Karl Johannes Neumann (9 September 1857 in Glogau near Krotoschin - 12 October 1917 in Munich) was a German classical historian.

He studied classical philology, ancient history and church history at the University of Leipzig, later continuing his education at the University of Tübingen. In 1880 he received his doctorate at Leipzig with a dissertation on the anti-Christianity writings of Emperor Julian ("Prolegomena in Juliani imperatoris libros quibus impugnavit Christianos"). Following graduation, he worked as an assistant in the university library at Halle. In 1880 he became an associate professor at the University of Strasbourg, where he gained a full professorship in 1890. In 1909/10 he served as university rector.

== Published works ==
- "Prolegomena in Juliani Imperatoris libros quibus impugnavit Christianos", (dissertation) 1880.
- Strabons Quellen im elften Buche, 1881 - Strabo's sources in the eleventh book.
- Strabons Landeskunde von Kaukasien: Eine Quellenuntersuchung, 1883 - Strabo's "Geographica" of Caucasia: A source investigation.

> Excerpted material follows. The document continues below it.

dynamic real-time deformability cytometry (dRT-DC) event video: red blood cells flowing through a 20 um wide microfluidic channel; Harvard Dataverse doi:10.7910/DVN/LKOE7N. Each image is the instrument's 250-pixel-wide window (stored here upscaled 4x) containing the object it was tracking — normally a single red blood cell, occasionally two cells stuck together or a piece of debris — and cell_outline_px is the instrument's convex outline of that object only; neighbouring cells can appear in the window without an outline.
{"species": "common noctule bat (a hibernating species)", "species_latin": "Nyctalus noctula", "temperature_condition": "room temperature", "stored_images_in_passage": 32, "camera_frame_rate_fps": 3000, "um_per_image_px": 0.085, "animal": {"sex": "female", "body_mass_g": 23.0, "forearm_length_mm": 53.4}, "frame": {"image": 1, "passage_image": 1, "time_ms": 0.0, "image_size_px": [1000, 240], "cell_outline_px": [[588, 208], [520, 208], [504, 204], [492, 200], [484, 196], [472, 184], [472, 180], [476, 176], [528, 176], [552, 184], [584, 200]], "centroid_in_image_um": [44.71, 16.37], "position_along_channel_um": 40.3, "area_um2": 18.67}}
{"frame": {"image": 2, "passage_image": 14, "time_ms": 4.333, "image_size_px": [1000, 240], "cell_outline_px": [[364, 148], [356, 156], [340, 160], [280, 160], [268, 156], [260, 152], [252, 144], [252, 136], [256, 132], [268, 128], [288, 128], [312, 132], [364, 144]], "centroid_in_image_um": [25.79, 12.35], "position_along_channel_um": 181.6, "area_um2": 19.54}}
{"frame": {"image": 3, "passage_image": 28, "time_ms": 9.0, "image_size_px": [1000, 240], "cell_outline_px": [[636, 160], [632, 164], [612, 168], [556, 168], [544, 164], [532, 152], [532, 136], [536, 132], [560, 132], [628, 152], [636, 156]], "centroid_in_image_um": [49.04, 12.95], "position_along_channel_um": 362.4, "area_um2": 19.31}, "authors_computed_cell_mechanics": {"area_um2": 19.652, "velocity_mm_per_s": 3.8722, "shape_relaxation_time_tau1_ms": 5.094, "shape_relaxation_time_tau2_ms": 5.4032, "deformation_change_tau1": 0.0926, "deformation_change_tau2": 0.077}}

- Der römische Staat und die allgemeine Kirche bis auf Diocletian (volume 1), 1890 - The Roman state and the general church up until Diocletian.
- Hippolytus von Rom in seiner Stellung zu Staat und Welt. Neue Funde und Forschungen zur Geschichte von Staat und Kirche in der römischen Kaiserzeit, 1902 - Hippolytus of Rome and his position to the state and world.
- Römische Staatsaltertümer. In: Alfred Gercke, Eduard Norden: Einleitung in die Altertumswissenschaft, Volume 3, Issue 4, Third Edition, Leipzig (1923).
He also made contributions to the Ullstein Weltgeschichte (section on the Hellenistic states and the Roman Republic) and to August Pauly's Realencyclopädie der Classischen Altertumswissenschaft.